(*) Hélio Consolaro
No meu tempo de professor, eu ficava com a antena ligada para conhecer livros que influenciassem na formação do leitor-aluno. Se eu gostasse de um determinado livro, montava um estudo, uma bateria de perguntas e adotava-o. Assim foi com “…E a porteira bateu”, do autor de Botucatu (falecido em 2016 com 93 anos).
Esse livro (e outros do autor) é leitura propícia para as pessoas do interior paulista, fundão do Estado de São Paulo. Numa forma romanceada, parecendo ficção, mas sendo também isso, mostra ao leitor como o interior foi colonizado. Passou por um processo semelhante a que passa a Amazônia hoje.
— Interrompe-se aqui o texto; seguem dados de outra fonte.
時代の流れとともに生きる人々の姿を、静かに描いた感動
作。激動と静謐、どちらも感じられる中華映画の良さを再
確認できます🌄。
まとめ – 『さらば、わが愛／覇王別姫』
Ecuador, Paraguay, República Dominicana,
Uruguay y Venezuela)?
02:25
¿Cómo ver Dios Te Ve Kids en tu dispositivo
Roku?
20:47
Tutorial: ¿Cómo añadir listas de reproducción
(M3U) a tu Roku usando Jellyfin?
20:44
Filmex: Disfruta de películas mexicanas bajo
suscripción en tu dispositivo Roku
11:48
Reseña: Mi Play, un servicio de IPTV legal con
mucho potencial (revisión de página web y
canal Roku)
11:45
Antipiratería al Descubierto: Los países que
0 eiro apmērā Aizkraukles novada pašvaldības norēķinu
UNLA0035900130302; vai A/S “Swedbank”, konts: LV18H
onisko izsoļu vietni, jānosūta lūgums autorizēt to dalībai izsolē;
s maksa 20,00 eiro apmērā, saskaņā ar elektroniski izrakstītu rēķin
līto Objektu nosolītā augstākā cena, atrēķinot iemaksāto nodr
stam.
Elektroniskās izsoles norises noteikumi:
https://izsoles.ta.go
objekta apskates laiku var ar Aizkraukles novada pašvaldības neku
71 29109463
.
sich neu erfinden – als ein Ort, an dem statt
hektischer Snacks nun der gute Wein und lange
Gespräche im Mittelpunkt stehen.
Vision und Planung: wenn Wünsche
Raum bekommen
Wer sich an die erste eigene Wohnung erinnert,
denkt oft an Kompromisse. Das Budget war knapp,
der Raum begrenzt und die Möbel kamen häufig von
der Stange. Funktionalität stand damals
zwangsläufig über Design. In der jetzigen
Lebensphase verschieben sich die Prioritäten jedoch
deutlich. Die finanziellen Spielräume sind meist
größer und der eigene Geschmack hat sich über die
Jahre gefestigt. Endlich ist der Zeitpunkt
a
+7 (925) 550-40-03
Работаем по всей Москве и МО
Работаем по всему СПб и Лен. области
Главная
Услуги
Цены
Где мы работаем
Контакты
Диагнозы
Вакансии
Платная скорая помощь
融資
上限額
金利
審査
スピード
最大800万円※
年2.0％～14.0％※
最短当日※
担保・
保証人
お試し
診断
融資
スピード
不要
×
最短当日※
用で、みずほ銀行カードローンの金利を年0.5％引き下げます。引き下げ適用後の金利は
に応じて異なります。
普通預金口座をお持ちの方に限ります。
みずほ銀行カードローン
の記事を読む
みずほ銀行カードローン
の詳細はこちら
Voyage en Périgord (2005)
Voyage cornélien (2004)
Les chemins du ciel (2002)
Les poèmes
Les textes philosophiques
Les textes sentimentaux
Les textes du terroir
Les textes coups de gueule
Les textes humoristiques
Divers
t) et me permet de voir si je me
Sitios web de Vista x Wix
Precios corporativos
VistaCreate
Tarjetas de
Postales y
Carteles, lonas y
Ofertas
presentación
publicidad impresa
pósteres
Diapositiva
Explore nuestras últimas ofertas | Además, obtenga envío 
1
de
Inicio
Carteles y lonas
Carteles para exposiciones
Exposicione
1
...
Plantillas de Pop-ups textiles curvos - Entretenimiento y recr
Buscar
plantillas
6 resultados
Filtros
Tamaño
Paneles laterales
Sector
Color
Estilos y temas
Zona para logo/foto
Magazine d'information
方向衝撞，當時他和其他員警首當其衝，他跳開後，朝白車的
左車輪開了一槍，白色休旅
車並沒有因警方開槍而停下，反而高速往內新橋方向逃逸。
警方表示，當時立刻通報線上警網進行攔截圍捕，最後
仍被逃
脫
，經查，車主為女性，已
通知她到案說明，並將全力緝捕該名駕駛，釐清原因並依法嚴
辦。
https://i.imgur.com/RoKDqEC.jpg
O livro mostra como foi construída a estrada de ferro Noroeste do Brasil – NOB. Como um lugarejo chamado Bauru, em 1904, era a ponta de lança na construção da ferrovia. Era, e ainda é, um entroncamento de trilhos.
A leitura mostra a crueldade dos bugreiros, que viviam da matança de índios, expulsando o povo originário para que o branco invadisse, tomasse suas terras. Na época, um homem não armado era um afeminado, um boiola.
Como Francisco Marins, apesar de ser um literato militante, pertencente à Academia Paulista de Letras, com livros traduzidos e várias línguas, escritor também da literatura infantojuvenil (Coleção Vagalume – Editor Ática – publicou alguns deles), nunca foi objeto de estudo nas universidades, por isso não se encontra estudo sobre suas obras. Foi esquecido pela intelectualidade.
Trata-se de um romance histórico. O livro é narrado em terceira pessoa, dividido em 17 partes, publicado em 1968. A edição da antiga Ática, 1986, havia ilustração de Antônio do Amaral Rocha, 270 páginas. Preço a partir de R$10,00. Atualmente, há edições de outras editoras.
Há personagens baseados na realidade do sertão, outras são reais, como também as ficcionais. Pelo nome excêntrico, Indaiá Coivara, arrisco a dizer que ele é ficcional e funciona como alterego do autor, pois apresenta visão mais moderadas do sertão paulista.
A tribo Caingangue é dizimada para que desocupassem as terras para que ela fosse grilada, tomada pelos bugreiros que estavam a serviço da especulação fundiária. A abertura da floresta para que a estrada avance também é uma forma de expulsar o povo originário. Nesse contexto hostil, ainda havia gente, fazendeiros ou não, que considerava o índio como o verdadeiro dono das terras. Marechal Cândido Rondon é um personagem histórico que percorre o sertão de Avanhandava e do Rio Feio (Aguapeí). Era pacificador, seu lema principal era “Morrer se preciso for, matar nunca!
Pelo livro, percebe-se porque os ferroviários contratados eram quase todos negros. Tratavam-se de ex-escravos libertados em 1888, que após o término das obras, os sobreviventes foram contratados como funcionários da companhia.
Também li “Gambé”, do escritor penapolense Fred Di Giacomo Rocha, Companhia das Letras, que faz um recorte da colonização do Oeste Paulista, focalizando a captura (ou volante) comandada por Tenente Galinha. Era um pária da Força Pública do Estado de São Paulo que foi expulso da corporação por várias vezes, mas era recontratado para fazer a limpeza, combatendo ladrões de cavalos e outros meliantes. Uma espécie de milícia atual. Não interessava ao governo processos judiciais, a ordem era matar.
Tenente Galinha aparece também no livro “…E a porteira bateu!”, mas Gambé traz numa linguagem mais moderna a captura por dentro, o drama de seus componentes, narrando o seu caráter violento. Preço a partir de R$25,00.
Nossos escritores trazem a história da região em detalhes, transformando a vida na colonização num drama que foi vivido por uma época que matar era fácil, atirava-se no outro apenas para ver de que lado ia cair. Duas leituras recomendáveis.